Unchecked Deserialization Remediation
How to fix unchecked deserialization vulnerabilities.
Unchecked Deserialization Remediation
Overview
Detector Reference: Unchecked Deserialization
This guide explains how to fix deserialization patterns that lack error handling, preventing panics and denial of service from malformed account data.
Recommended Fix
Use try_from_slice with the ? operator instead of unwrap():
// 1. Validate length
require!(account.data.len() >= MyStruct::LEN, InvalidAccountData);
// 2. Validate discriminator
let data = account.data.borrow();
require!(data[0..8] == MY_DISCRIMINATOR, InvalidAccountData);
// 3. Deserialize with error handling
let state = MyStruct::try_from_slice(&data[8..])

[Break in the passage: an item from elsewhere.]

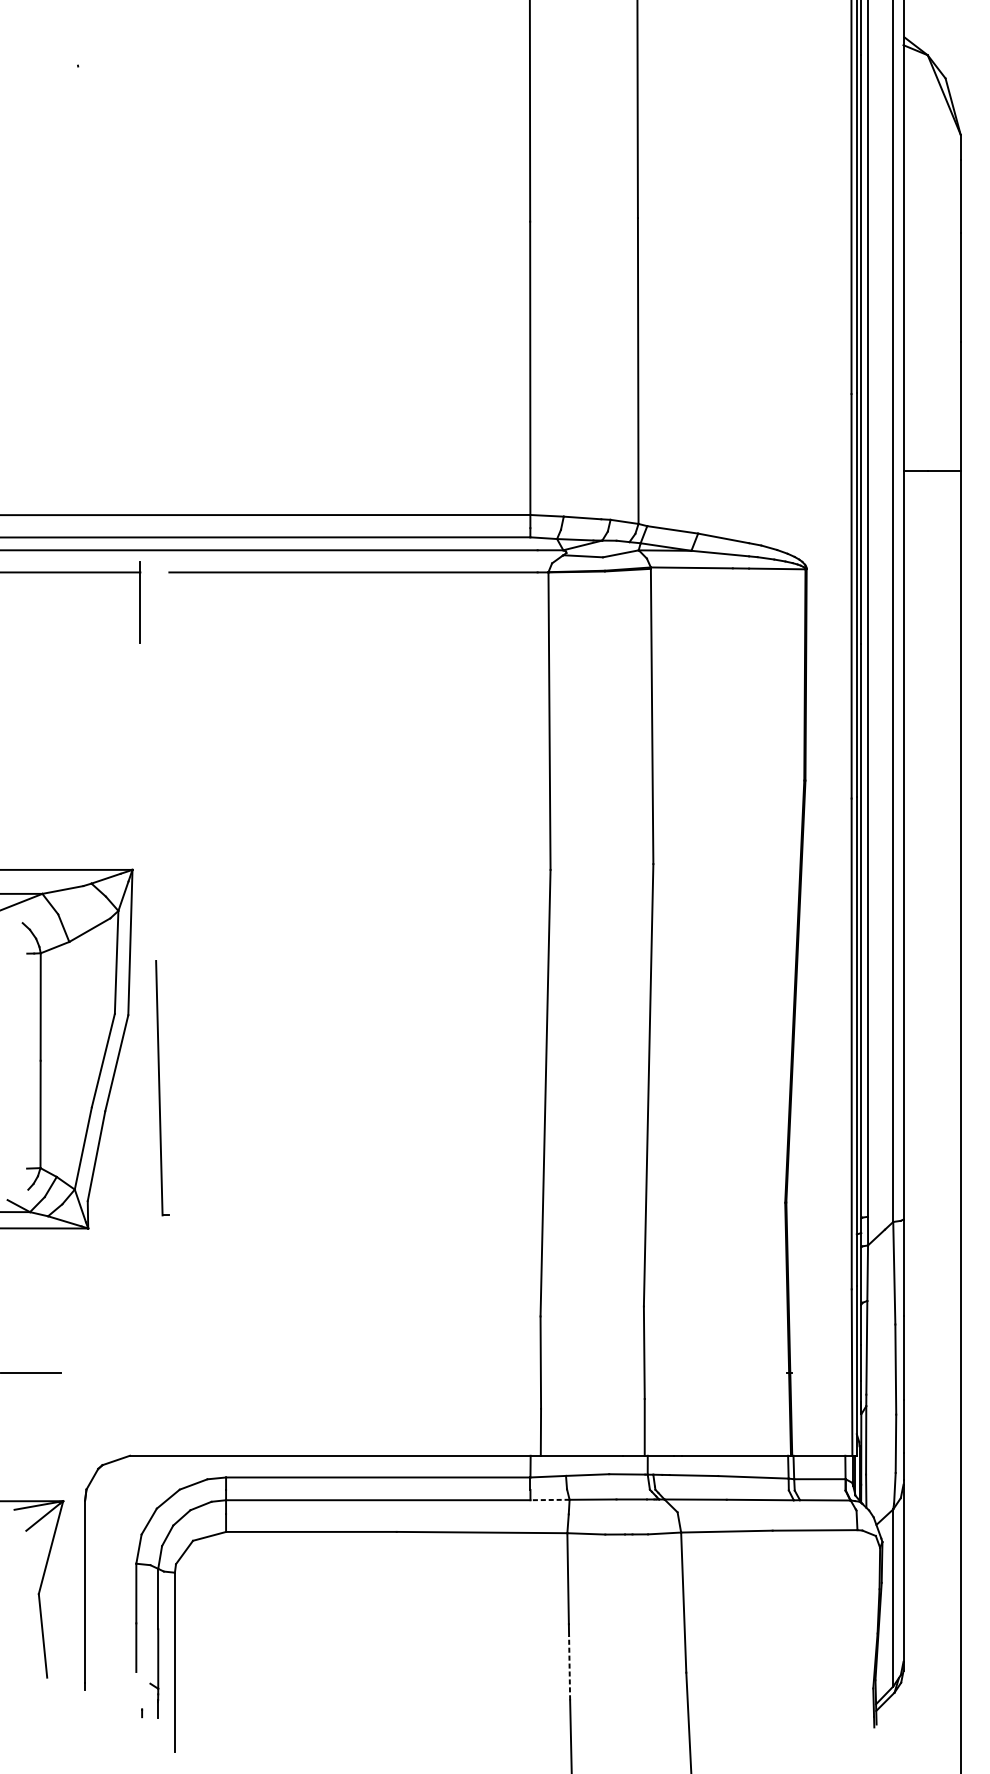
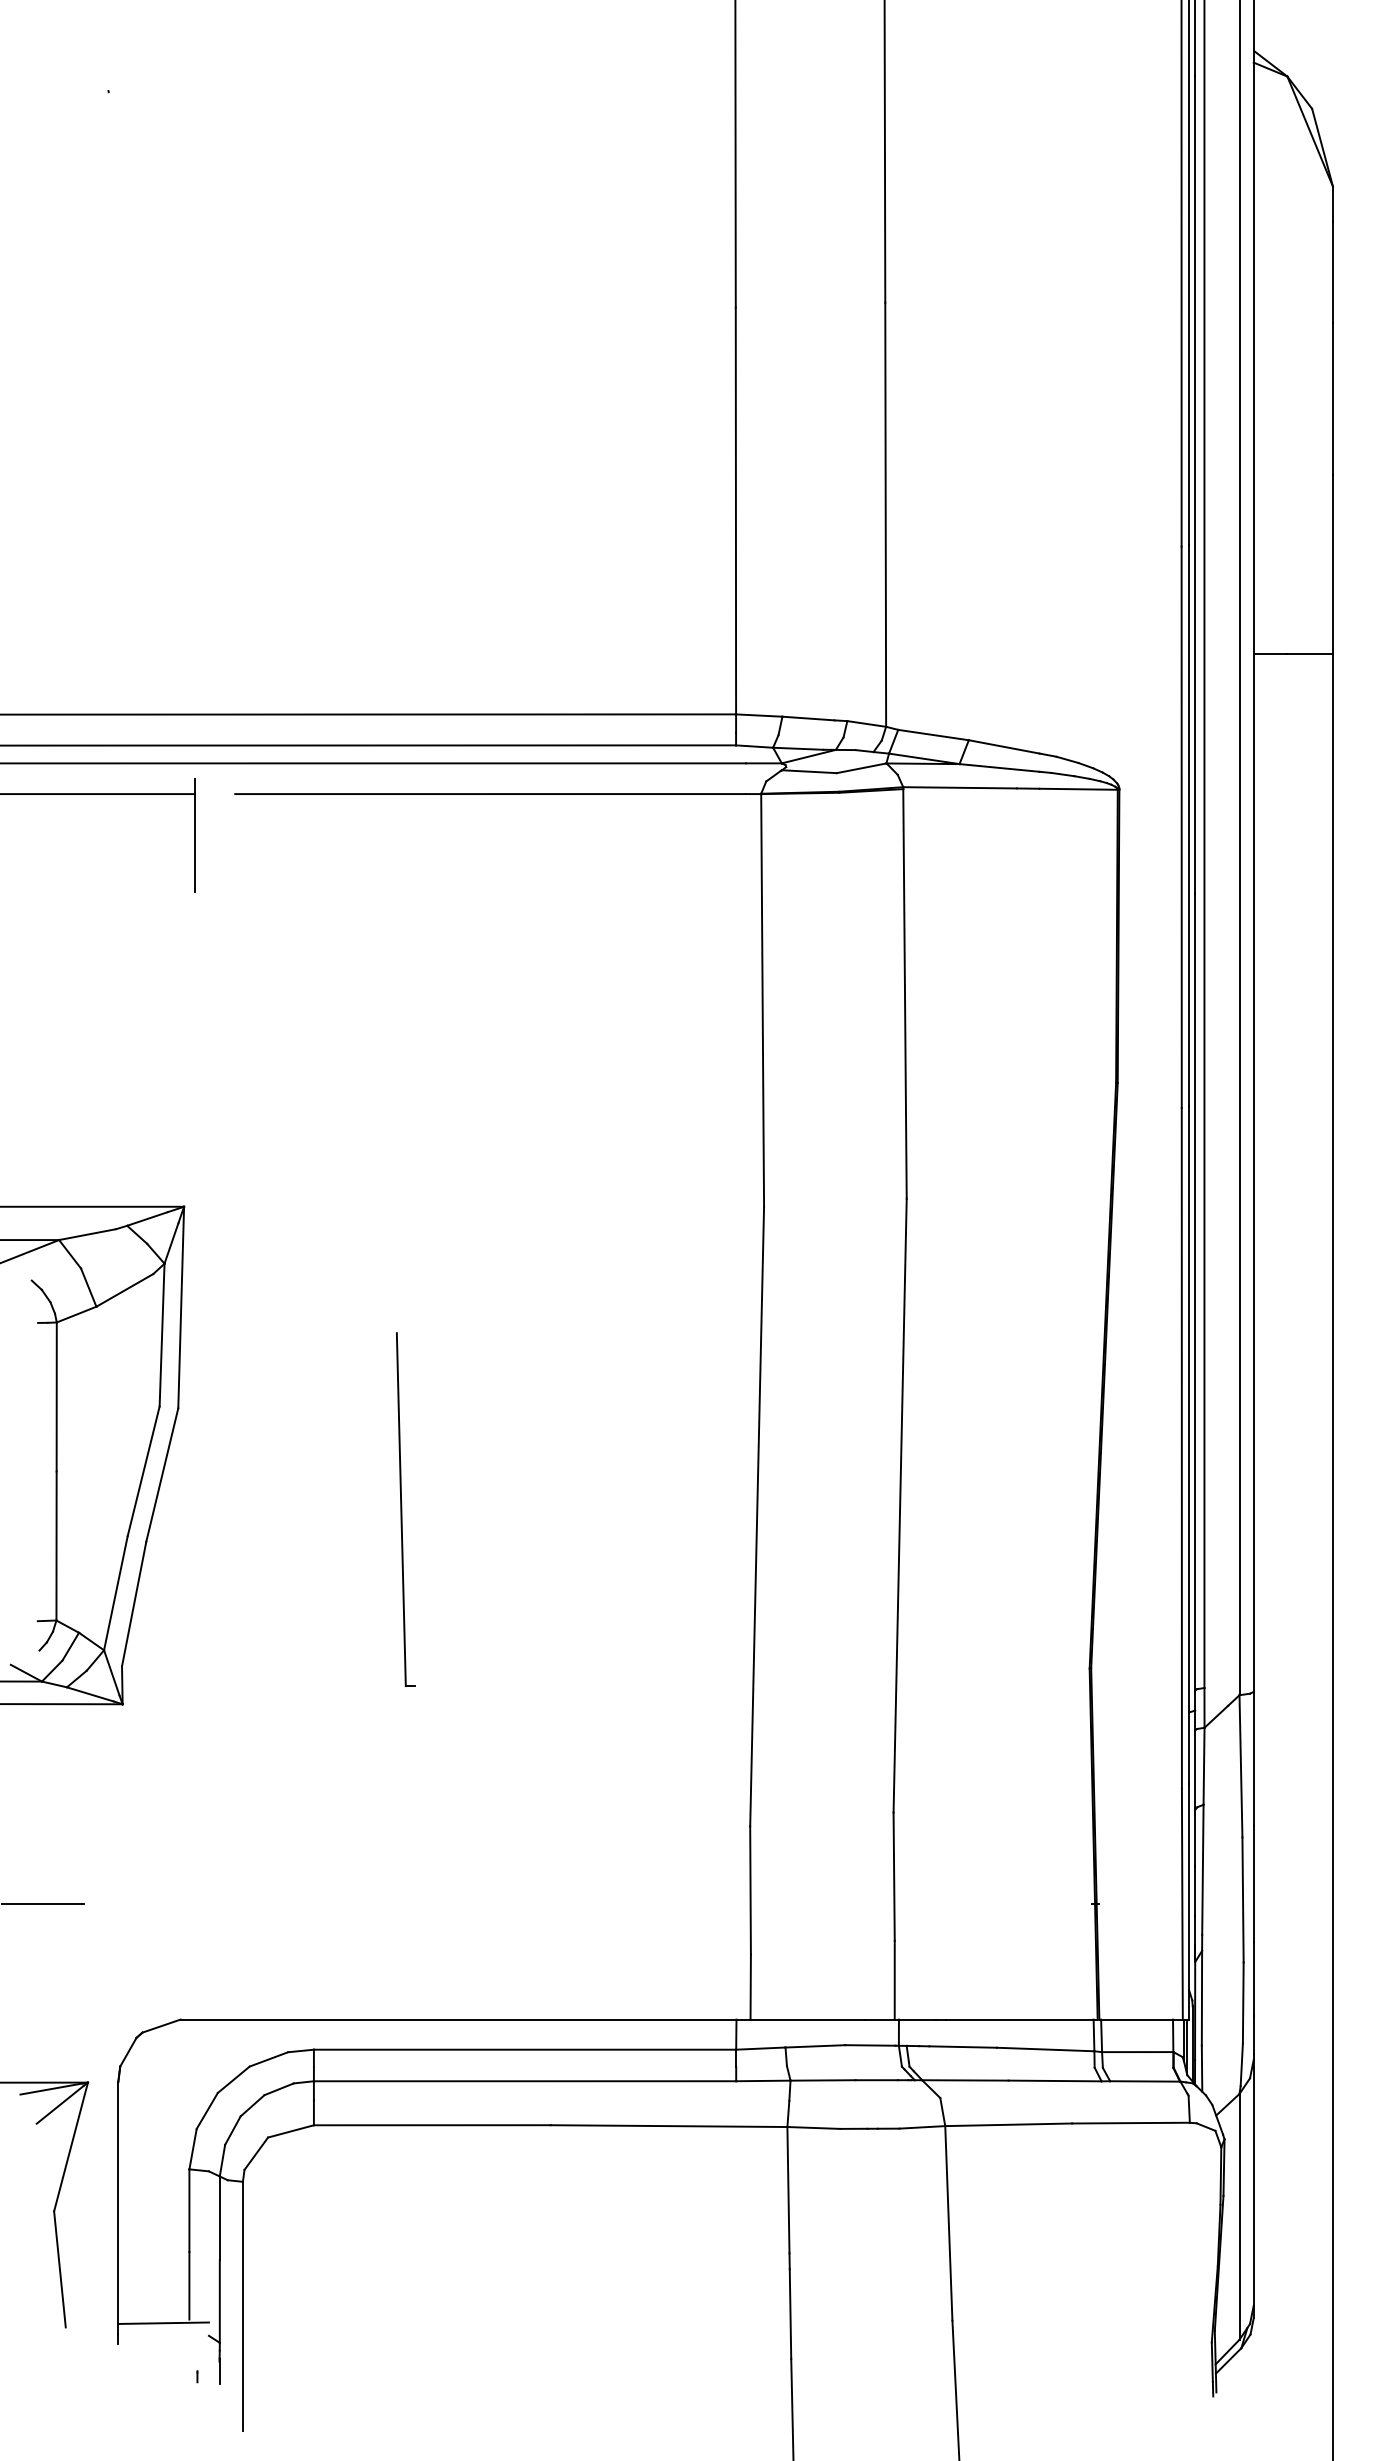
part: (162, 1088) -> (405, 1509), moved
line: (549, 1499) -> (762, 2080), dashed -> solid
line: (569, 1668) -> (790, 2314), dashed -> solid
line: (117, 1674) -> (163, 2322), added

.map_err(|_| ProgramError::InvalidAccountData)?;
Alternative Mitigations
- Anchor typed accounts:
Account<'info, T>validates discriminator and owner and deserializes safely. - Manual field extraction: for simple structs, extract fields with explicit bounds checks instead of full Borsh deserialization.
- Schema versioning: include a version field and validate it before deserializing, supporting graceful migration.
Common Mistakes
- Using
unwrap()ontry_from_slice: this panics on malformed data. Always use?ormap_err. - Skipping discriminator validation: without discriminator checks, the program may deserialize a completely different account type.
- Ignoring data length: Borsh deserialization can succeed on truncated data for some types, producing incorrect values.